Despite Advania’s size, Kneen sees vast opportunity ahead. “The market in the UK is 150 billion pounds a year. And even with everything that we’re doing… we’re going to be about half a billion. So we are one-third of 1% of the market.”

While many large IT services firms chase enterprise contracts, Kneen says Advania’s strategy is staying firmly mid-market. “This is how we talk about it... our sweet spot is roughly a thousand users in a client, but we go 10 times bigger and we go 10 times smaller,” he explained. “Mid-market, low enterprise and SMB. We’re not abandoning that.”

He added: “We’re not going to turn around and say we’re abandoning that market and moving into enterprise… we’ve built our business to help ambitious organisations to succeed. So we want to be with people when they’re really going through growth, and we want to be empowering with growth.”

Monetising AI through real-world use cases

Kneen said Advania is already commercialising AI, even if it’s still a small share of revenue. “We are monetizing AI quite well… we’ve got a private ChatGPT solution. We’re doing a lot of Copilot rollouts… training a population to use a new capability—that’s really where the money is at the moment.”

Beyond productivity tools, Advania is also investing in specific “agents” to solve business problems. “One for example is… we’ve got an RFP agent that absolutely takes 50% of the work out of producing an RFP… you can drop the client’s documents into the backend, you can point it at all your templates, all the last bids… it will produce you a quote.”

Kneen added that Advania’s approach to AI development is deliberately inclusive. “We’re crowdsourcing it across everybody in the company. We’re not creating an ivory tower of the AI team… because we believe AI is a capability that everybody in our industry—probably in every industry—has to learn.”

Examples include internal productivity gains. “Our service delivery managers… previously might spend four or five days getting all the data together for a report for a client. Now it’s 20 minutes,” he said. “They can spend those four days analyzing that data to work out how they can improve things.”

Repositioning as a trusted tech partner

Kneen wants to move beyond industry labels. “We don’t worry about those boxes, in truth,” he said. “We’re the trusted technology partner for our clients. The ultimate thing for us is the client. Everything we do comes from the client.”

He said that perspective was shaped by his time as CIO  at WS Atkins, one of the UK’s largest design and engineering firms. “I used to have 18,000 users and things, and so I’ve been through the client side of all of this,” he said. “The partner, vendor, supplier management part of the job was my least favourite because it was so hard and complicated… different terms with everybody, different SLAs, different rates, different skill sets… and they said they could do everything—they couldn’t.”

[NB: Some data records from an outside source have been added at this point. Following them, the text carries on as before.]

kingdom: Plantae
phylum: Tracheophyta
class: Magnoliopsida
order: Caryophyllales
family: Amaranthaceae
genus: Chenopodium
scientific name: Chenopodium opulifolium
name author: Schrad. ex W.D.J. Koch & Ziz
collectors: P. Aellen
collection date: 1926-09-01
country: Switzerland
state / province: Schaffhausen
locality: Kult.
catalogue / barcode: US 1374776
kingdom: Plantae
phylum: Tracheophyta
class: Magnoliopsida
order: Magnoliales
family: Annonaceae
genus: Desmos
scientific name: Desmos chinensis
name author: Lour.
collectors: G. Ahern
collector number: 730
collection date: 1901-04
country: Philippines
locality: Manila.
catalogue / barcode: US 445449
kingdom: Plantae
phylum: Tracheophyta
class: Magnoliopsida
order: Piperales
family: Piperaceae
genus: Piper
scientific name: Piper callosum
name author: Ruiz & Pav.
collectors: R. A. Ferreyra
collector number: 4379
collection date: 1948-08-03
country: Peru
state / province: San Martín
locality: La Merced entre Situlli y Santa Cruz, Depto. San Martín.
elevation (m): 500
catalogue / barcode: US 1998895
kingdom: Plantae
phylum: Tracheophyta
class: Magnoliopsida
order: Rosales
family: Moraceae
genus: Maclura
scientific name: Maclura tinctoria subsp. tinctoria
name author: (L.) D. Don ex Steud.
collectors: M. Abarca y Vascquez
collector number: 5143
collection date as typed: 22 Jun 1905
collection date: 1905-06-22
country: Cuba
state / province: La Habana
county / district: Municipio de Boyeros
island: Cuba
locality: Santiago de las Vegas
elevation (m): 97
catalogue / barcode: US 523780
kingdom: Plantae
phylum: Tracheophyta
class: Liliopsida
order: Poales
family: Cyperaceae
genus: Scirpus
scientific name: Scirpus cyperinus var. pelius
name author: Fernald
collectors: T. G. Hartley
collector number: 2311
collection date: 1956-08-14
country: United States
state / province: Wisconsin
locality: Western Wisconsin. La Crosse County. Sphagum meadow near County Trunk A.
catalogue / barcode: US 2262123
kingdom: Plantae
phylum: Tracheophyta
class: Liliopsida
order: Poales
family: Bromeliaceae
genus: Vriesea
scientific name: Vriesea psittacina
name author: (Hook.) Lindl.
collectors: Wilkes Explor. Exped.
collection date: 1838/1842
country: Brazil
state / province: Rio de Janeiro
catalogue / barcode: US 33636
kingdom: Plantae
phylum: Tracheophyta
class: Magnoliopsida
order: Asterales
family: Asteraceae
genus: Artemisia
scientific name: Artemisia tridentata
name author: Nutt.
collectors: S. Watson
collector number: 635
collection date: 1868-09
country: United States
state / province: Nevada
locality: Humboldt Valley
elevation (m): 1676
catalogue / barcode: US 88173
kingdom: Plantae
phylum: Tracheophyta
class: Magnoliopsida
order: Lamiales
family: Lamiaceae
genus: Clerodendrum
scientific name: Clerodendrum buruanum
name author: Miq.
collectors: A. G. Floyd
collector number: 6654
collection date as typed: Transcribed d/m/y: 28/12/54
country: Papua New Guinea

“That’s why we’ve taken this strategy,” he continued. “You couldn’t be a trusted technology partner for a global enterprise. Their needs are too big and complicated. But when you focus on the part of the market you want to become the trusted technology partner for, you can build that capability.”

With a newly unified business, ongoing AI innovation and plans for future expansion, Advania UK appears well-positioned to challenge traditional players—and reshape the mid-market IT landscape.